Initially I had thought World War Z
was going to be a book I would be surreptitiously adding to my 'read'
list, rating it and moving on to better reads quite unceremoniously.
I had considered not even the remotest possibility of reviewing it, because I assumed this was going to be one of those books one reads for sheer entertainment value and little else.
But here I am writing one anyway, because I think the author definitely deserves some praise for his powers of imagination, if not for the copious amount of research he must have put in to write this.
If you are looking for your regular dosage of blood, guts and gore or a deliciously disturbing montage of decapitated torsos and severed limbs, I suggest you look elsewhere. Because World War Z is different from your mainstream zombie book.
Sure it contains the appropriate number of grotesque scenarios and morbid imagery, but these are not its highlights.
Here the zombie apocalypse serves merely as a backdrop against which the fragility of the world order is exposed - how an unforeseen human crisis of unimaginably catastrophic proportions can make the painstakingly put-together fabric of our civilization crumble like a house of cards.

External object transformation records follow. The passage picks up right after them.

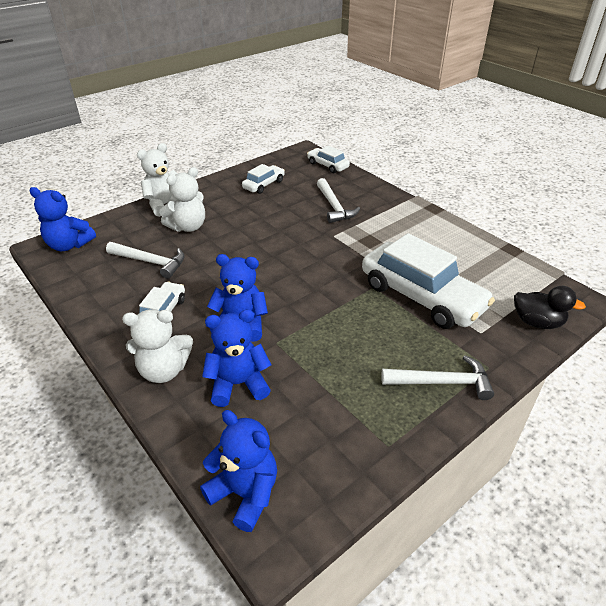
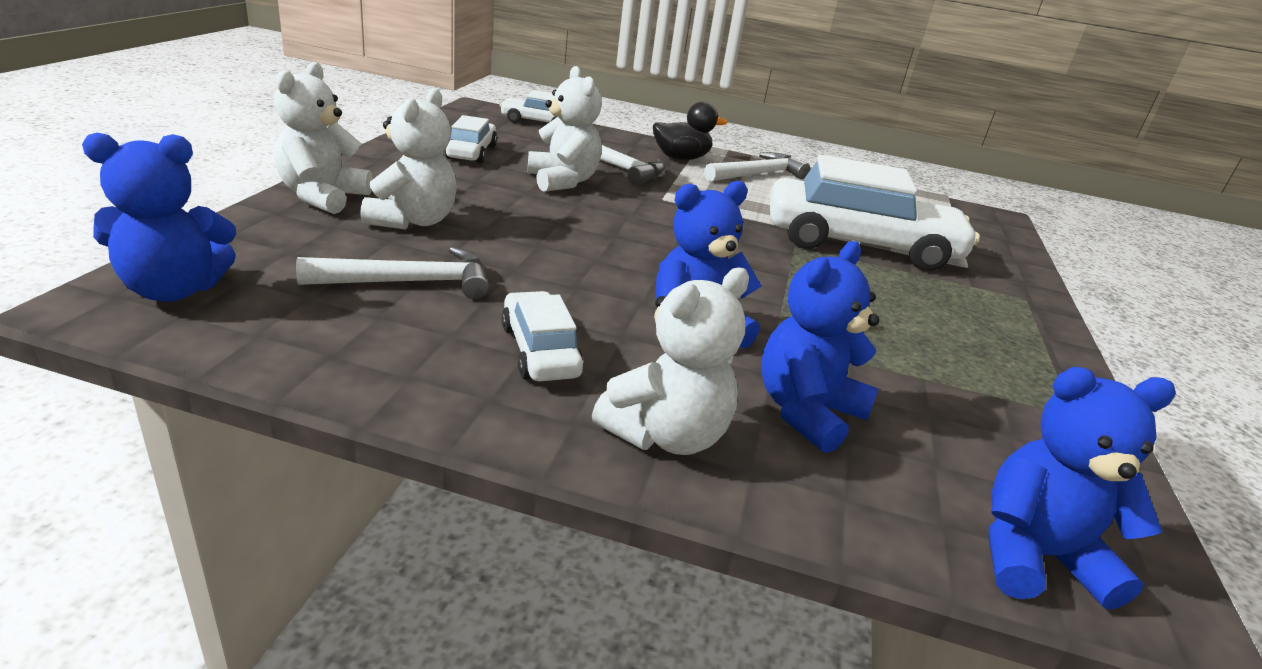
camera: 40 degrees left, 10 degrees down
white hammer [381,355,494,400] -> white hammer moved to [704,152,810,182]
black duck [514,286,586,329] -> black duck moved to [653,101,727,160]
none -> white teddy bear [528,66,602,192]

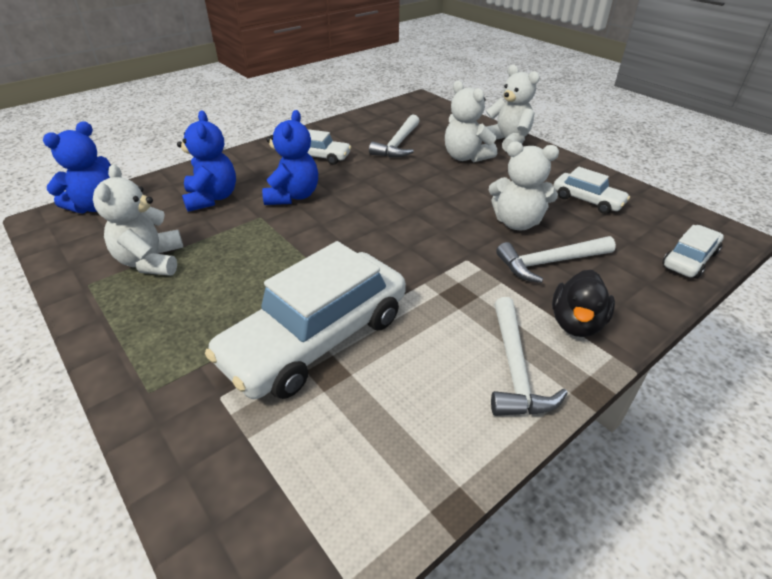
camera: 130 degrees right, 10 degrees up
blue teddy bear [82,133,236,302] -> none
white teddy bear [592,268,749,455] -> white teddy bear moved to [93,164,183,276]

Instead of recounting the story of the survival of one particular group of humans, making their way from one safe haven to another, Max Brooks gives us the bird's eye view of the nature of the calamity.
The story of the human resistance against zombies unfolds from the perspective of not one but numerous survivors all over the world - military and navy men/women, war strategists, politicians, fraudulent businessmen, doctors, film directors, divers, ordinary civilians and so on. But the multiple points of view are compiled together in a single document, by an unnamed UN official to help create a clearer picture of the extent of the tragedy after the war has ended.
So what one finds in this book are minutiae regarding military equipment, weapons specially designed to fight off the living dead, strategies for quarantine and annihilation of infected people, psychological after-effects of surviving the disaster and living through it. Which makes it a lot more interesting and unconventional since the focus is shifted from the mindless violence perpetrated by a bunch of reanimated corpses and placed on human strengths and fallacies, instead.
So then why only 3 stars?
Because the different accounts start to sound repetitive and the novelty of the mode of narration wears off after you get past the halfway mark. The frequency with which the author bombards the reader with descriptions of tactics employed by military and navy men tires one out after a while. And often, he goes overboard while trying to display his ample knowledge of the socio-political landscape of various nations. The way the book feels like a piece of non-fiction rather than a fictionalized account, also curtails one's enjoyment of the story somewhat.
I would have rated this 4 stars had the book helped me maintain the same level of interest throughout.
That, however, does not mean it is unreadable. The 3 stars ought to say that much.
If you love your zombies yet cannot put up with mediocre writing and respect an author who cares to thoroughly research the topics he wishes to write on, World War Z is your next prospective read.